SUPPLIED RECORDS:
################
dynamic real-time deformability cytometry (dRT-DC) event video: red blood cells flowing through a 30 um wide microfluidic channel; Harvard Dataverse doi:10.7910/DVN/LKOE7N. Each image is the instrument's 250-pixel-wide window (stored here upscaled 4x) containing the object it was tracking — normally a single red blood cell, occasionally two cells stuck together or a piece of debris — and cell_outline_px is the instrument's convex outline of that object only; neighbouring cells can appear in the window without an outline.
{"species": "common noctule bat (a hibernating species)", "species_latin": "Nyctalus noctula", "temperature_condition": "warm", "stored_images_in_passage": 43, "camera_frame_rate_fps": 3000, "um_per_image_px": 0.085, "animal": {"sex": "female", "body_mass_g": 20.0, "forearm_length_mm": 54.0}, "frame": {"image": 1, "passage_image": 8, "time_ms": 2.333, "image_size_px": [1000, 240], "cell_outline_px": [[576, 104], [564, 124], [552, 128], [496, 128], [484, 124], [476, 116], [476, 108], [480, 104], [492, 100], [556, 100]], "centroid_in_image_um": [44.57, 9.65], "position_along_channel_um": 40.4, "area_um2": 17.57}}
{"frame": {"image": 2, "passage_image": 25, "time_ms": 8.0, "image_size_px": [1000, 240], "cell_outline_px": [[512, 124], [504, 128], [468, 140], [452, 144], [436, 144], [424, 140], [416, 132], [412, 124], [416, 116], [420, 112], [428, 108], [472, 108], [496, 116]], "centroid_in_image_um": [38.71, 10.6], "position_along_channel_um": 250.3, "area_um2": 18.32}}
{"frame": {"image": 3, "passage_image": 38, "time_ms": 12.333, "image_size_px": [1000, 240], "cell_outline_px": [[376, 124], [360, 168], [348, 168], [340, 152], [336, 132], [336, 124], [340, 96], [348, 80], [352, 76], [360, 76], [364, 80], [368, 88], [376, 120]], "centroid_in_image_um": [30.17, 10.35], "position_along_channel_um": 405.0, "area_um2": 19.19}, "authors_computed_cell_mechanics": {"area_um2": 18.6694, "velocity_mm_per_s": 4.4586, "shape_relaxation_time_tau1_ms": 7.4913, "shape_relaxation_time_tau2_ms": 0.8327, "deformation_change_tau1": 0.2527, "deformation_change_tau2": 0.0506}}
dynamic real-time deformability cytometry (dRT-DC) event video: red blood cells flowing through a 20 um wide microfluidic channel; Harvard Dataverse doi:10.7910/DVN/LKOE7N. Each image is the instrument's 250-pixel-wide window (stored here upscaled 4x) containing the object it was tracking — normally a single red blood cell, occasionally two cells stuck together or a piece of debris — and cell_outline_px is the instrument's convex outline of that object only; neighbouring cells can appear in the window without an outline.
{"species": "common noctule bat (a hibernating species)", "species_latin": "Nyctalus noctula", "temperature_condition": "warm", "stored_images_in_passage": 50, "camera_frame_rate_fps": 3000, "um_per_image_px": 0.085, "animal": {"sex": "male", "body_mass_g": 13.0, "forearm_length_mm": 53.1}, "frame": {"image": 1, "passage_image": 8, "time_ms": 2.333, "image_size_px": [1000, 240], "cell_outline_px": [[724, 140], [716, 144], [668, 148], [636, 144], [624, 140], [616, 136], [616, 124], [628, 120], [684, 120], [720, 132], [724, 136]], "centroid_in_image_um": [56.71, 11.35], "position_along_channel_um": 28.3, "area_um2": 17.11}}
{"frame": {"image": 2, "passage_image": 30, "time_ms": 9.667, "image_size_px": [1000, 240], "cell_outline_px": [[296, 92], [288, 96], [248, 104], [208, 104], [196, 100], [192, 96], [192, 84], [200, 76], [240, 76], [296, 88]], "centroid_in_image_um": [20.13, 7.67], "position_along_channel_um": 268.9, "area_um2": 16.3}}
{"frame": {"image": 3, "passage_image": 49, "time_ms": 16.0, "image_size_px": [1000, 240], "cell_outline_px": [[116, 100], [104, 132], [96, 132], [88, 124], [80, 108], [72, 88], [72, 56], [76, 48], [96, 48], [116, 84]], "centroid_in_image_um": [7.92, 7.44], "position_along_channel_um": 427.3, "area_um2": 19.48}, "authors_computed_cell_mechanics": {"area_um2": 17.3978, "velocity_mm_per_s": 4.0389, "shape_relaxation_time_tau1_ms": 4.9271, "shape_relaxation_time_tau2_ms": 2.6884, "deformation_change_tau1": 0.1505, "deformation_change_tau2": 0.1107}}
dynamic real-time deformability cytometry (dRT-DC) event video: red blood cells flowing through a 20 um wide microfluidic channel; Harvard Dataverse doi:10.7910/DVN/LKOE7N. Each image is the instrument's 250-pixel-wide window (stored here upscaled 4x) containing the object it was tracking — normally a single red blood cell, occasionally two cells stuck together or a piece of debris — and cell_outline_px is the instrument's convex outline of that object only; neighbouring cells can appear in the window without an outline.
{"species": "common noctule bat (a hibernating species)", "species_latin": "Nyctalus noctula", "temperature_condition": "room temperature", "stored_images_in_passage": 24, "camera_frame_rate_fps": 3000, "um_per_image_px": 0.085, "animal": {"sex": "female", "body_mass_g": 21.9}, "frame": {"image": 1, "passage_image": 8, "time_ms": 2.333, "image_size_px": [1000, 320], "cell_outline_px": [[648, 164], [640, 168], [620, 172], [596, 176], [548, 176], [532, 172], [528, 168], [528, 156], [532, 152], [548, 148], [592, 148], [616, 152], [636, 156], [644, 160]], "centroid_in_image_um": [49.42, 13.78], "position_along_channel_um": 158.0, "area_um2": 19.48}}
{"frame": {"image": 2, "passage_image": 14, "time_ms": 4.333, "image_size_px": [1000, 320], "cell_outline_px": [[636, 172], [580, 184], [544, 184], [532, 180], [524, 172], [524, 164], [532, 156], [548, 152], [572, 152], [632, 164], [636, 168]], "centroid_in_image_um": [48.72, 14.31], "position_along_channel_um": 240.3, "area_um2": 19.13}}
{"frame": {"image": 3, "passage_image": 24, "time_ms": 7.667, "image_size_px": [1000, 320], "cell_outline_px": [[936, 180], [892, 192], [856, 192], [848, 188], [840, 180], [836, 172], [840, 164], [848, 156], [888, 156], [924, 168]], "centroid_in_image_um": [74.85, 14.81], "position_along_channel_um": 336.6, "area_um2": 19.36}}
################
WHAT YOU SHOULD DO:
Copy each line of the data above without altering a single character.

TASK RESULT:
dynamic real-time deformability cytometry (dRT-DC) event video: red blood cells flowing through a 30 um wide microfluidic channel; Harvard Dataverse doi:10.7910/DVN/LKOE7N. Each image is the instrument's 250-pixel-wide window (stored here upscaled 4x) containing the object it was tracking — normally a single red blood cell, occasionally two cells stuck together or a piece of debris — and cell_outline_px is the instrument's convex outline of that object only; neighbouring cells can appear in the window without an outline.
{"species": "common noctule bat (a hibernating species)", "species_latin": "Nyctalus noctula", "temperature_condition": "warm", "stored_images_in_passage": 43, "camera_frame_rate_fps": 3000, "um_per_image_px": 0.085, "animal": {"sex": "female", "body_mass_g": 20.0, "forearm_length_mm": 54.0}, "frame": {"image": 1, "passage_image": 8, "time_ms": 2.333, "image_size_px": [1000, 240], "cell_outline_px": [[576, 104], [564, 124], [552, 128], [496, 128], [484, 124], [476, 116], [476, 108], [480, 104], [492, 100], [556, 100]], "centroid_in_image_um": [44.57, 9.65], "position_along_channel_um": 40.4, "area_um2": 17.57}}
{"frame": {"image": 2, "passage_image": 25, "time_ms": 8.0, "image_size_px": [1000, 240], "cell_outline_px": [[512, 124], [504, 128], [468, 140], [452, 144], [436, 144], [424, 140], [416, 132], [412, 124], [416, 116], [420, 112], [428, 108], [472, 108], [496, 116]], "centroid_in_image_um": [38.71, 10.6], "position_along_channel_um": 250.3, "area_um2": 18.32}}
{"frame": {"image": 3, "passage_image": 38, "time_ms": 12.333, "image_size_px": [1000, 240], "cell_outline_px": [[376, 124], [360, 168], [348, 168], [340, 152], [336, 132], [336, 124], [340, 96], [348, 80], [352, 76], [360, 76], [364, 80], [368, 88], [376, 120]], "centroid_in_image_um": [30.17, 10.35], "position_along_channel_um": 405.0, "area_um2": 19.19}, "authors_computed_cell_mechanics": {"area_um2": 18.6694, "velocity_mm_per_s": 4.4586, "shape_relaxation_time_tau1_ms": 7.4913, "shape_relaxation_time_tau2_ms": 0.8327, "deformation_change_tau1": 0.2527, "deformation_change_tau2": 0.0506}}
dynamic real-time deformability cytometry (dRT-DC) event video: red blood cells flowing through a 20 um wide microfluidic channel; Harvard Dataverse doi:10.7910/DVN/LKOE7N. Each image is the instrument's 250-pixel-wide window (stored here upscaled 4x) containing the object it was tracking — normally a single red blood cell, occasionally two cells stuck together or a piece of debris — and cell_outline_px is the instrument's convex outline of that object only; neighbouring cells can appear in the window without an outline.
{"species": "common noctule bat (a hibernating species)", "species_latin": "Nyctalus noctula", "temperature_condition": "warm", "stored_images_in_passage": 50, "camera_frame_rate_fps": 3000, "um_per_image_px": 0.085, "animal": {"sex": "male", "body_mass_g": 13.0, "forearm_length_mm": 53.1}, "frame": {"image": 1, "passage_image": 8, "time_ms": 2.333, "image_size_px": [1000, 240], "cell_outline_px": [[724, 140], [716, 144], [668, 148], [636, 144], [624, 140], [616, 136], [616, 124], [628, 120], [684, 120], [720, 132], [724, 136]], "centroid_in_image_um": [56.71, 11.35], "position_along_channel_um": 28.3, "area_um2": 17.11}}
{"frame": {"image": 2, "passage_image": 30, "time_ms": 9.667, "image_size_px": [1000, 240], "cell_outline_px": [[296, 92], [288, 96], [248, 104], [208, 104], [196, 100], [192, 96], [192, 84], [200, 76], [240, 76], [296, 88]], "centroid_in_image_um": [20.13, 7.67], "position_along_channel_um": 268.9, "area_um2": 16.3}}
{"frame": {"image": 3, "passage_image": 49, "time_ms": 16.0, "image_size_px": [1000, 240], "cell_outline_px": [[116, 100], [104, 132], [96, 132], [88, 124], [80, 108], [72, 88], [72, 56], [76, 48], [96, 48], [116, 84]], "centroid_in_image_um": [7.92, 7.44], "position_along_channel_um": 427.3, "area_um2": 19.48}, "authors_computed_cell_mechanics": {"area_um2": 17.3978, "velocity_mm_per_s": 4.0389, "shape_relaxation_time_tau1_ms": 4.9271, "shape_relaxation_time_tau2_ms": 2.6884, "deformation_change_tau1": 0.1505, "deformation_change_tau2": 0.1107}}
dynamic real-time deformability cytometry (dRT-DC) event video: red blood cells flowing through a 20 um wide microfluidic channel; Harvard Dataverse doi:10.7910/DVN/LKOE7N. Each image is the instrument's 250-pixel-wide window (stored here upscaled 4x) containing the object it was tracking — normally a single red blood cell, occasionally two cells stuck together or a piece of debris — and cell_outline_px is the instrument's convex outline of that object only; neighbouring cells can appear in the window without an outline.
{"species": "common noctule bat (a hibernating species)", "species_latin": "Nyctalus noctula", "temperature_condition": "room temperature", "stored_images_in_passage": 24, "camera_frame_rate_fps": 3000, "um_per_image_px": 0.085, "animal": {"sex": "female", "body_mass_g": 21.9}, "frame": {"image": 1, "passage_image": 8, "time_ms": 2.333, "image_size_px": [1000, 320], "cell_outline_px": [[648, 164], [640, 168], [620, 172], [596, 176], [548, 176], [532, 172], [528, 168], [528, 156], [532, 152], [548, 148], [592, 148], [616, 152], [636, 156], [644, 160]], "centroid_in_image_um": [49.42, 13.78], "position_along_channel_um": 158.0, "area_um2": 19.48}}
{"frame": {"image": 2, "passage_image": 14, "time_ms": 4.333, "image_size_px": [1000, 320], "cell_outline_px": [[636, 172], [580, 184], [544, 184], [532, 180], [524, 172], [524, 164], [532, 156], [548, 152], [572, 152], [632, 164], [636, 168]], "centroid_in_image_um": [48.72, 14.31], "position_along_channel_um": 240.3, "area_um2": 19.13}}
{"frame": {"image": 3, "passage_image": 24, "time_ms": 7.667, "image_size_px": [1000, 320], "cell_outline_px": [[936, 180], [892, 192], [856, 192], [848, 188], [840, 180], [836, 172], [840, 164], [848, 156], [888, 156], [924, 168]], "centroid_in_image_um": [74.85, 14.81], "position_along_channel_um": 336.6, "area_um2": 19.36}}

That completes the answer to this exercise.